Revenue Account

Revenue Account

  • The revenue account shows the current receipts of the government and the expenditure that can be met from these receipts.
Revenue Receipts
  • RR are receipts of the government incomes which cannot be reclaimed back by the citizens from the government, these are of the short term and recurring nature
  • Revenue receipts of a government are of two kinds—Tax Revenue Receipts and Non-tax Revenue Receipts—consisting of the following income receipts in India
Tax Receipts
  • This includes all money earned by the government via the different taxes the government collects, i.e., all direct and indirect tax collections.
    • Direct Taxes – Income tax, wealth tax, corporate tax, etc.
    • Indirect Taxes – GST, Excise duty, VAT etc.
Non- Tax Receipts
This includes all money earned by the government from sources other then taxes. In India they are:
  1. Profits and dividends which the government gets from its public sector undertakings (PSUs).
  2. Interests recieved by the government out of all loans forwarded by it, be it inside the country (i.e., internal lending) or outside the country (i.e., external lending). It means this income might be in both domestic and foreign currencies.
  3. Fiscal services also generate incomes for the government, i.e., currency printing, stamp printing, coinage and medals minting, etc. (Mint Income)
  4. General Services also earn money for the government as the power distribution, irrigation, banking, insurance, community services, etc.
  5. Fees, Penalties and Fines received by the government.
  6. Gifts & Grants which the governments receives— it is always external in the case of the Central Government and internal in the case of state governments.
Revenue Expenditure
  • All expenditures incurred by the government are either of revenue kind or current kind or compulsive kind.
  • The basic identity of such expenditures is that they are of consumptive kind and do not involve creation of productive assets. They are either used in running of a productive process or running a government.
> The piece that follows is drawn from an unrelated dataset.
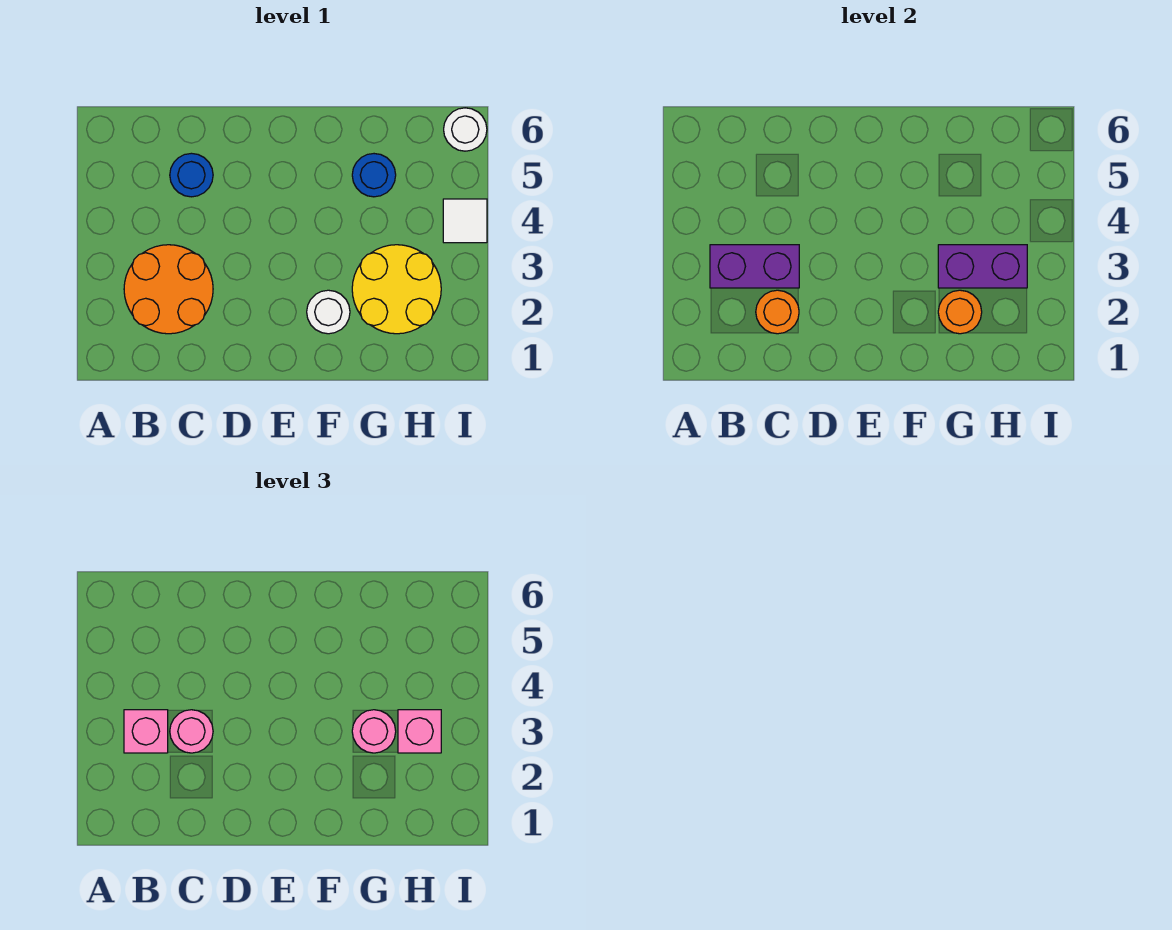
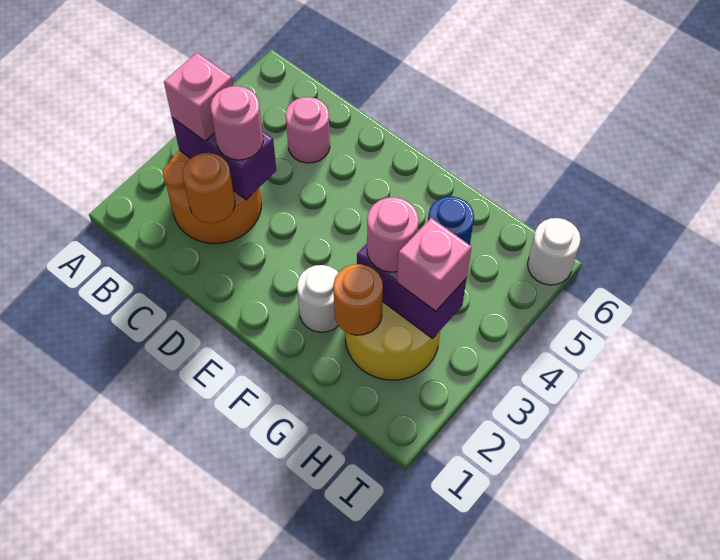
blue 1x1 round brick [170,153,213,197] -> pink 1x1 round brick [285,97,330,163]
white 1x1 tile [443,199,487,243] -> none

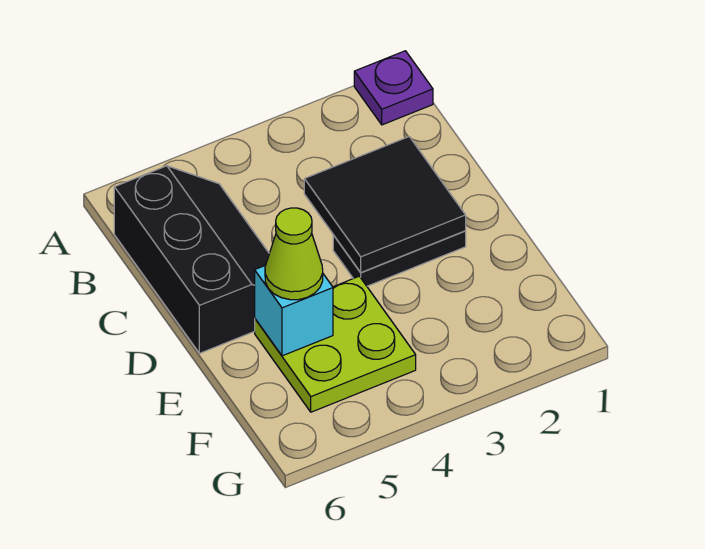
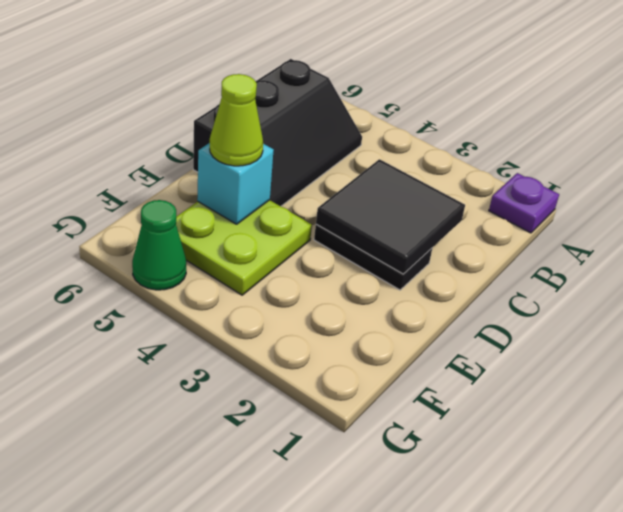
none -> green 1x1 cone [132,200,186,290]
A broad category of things that fall under such expenditures in India are:
  1. Interest payment by the government on the internal and external loans;
  2. Salaries, Pension and Provident Fund paid by the government to government employees;
  3. Subsidies forwarded to all sectors by the government;
  4. Defence and Law & Order expenditures by the government;
  5. Postal Deficits of the government;
  6. Law and order expenditures (i.e., police & paramilitary);
  7. Expenditures on social services (includes all social sector expenditures as education, health care, social security, poverty alleviation, etc.) and general services (tax collection, etc.);
  8. Grants given by the Union Government to Indian states and foreign countries.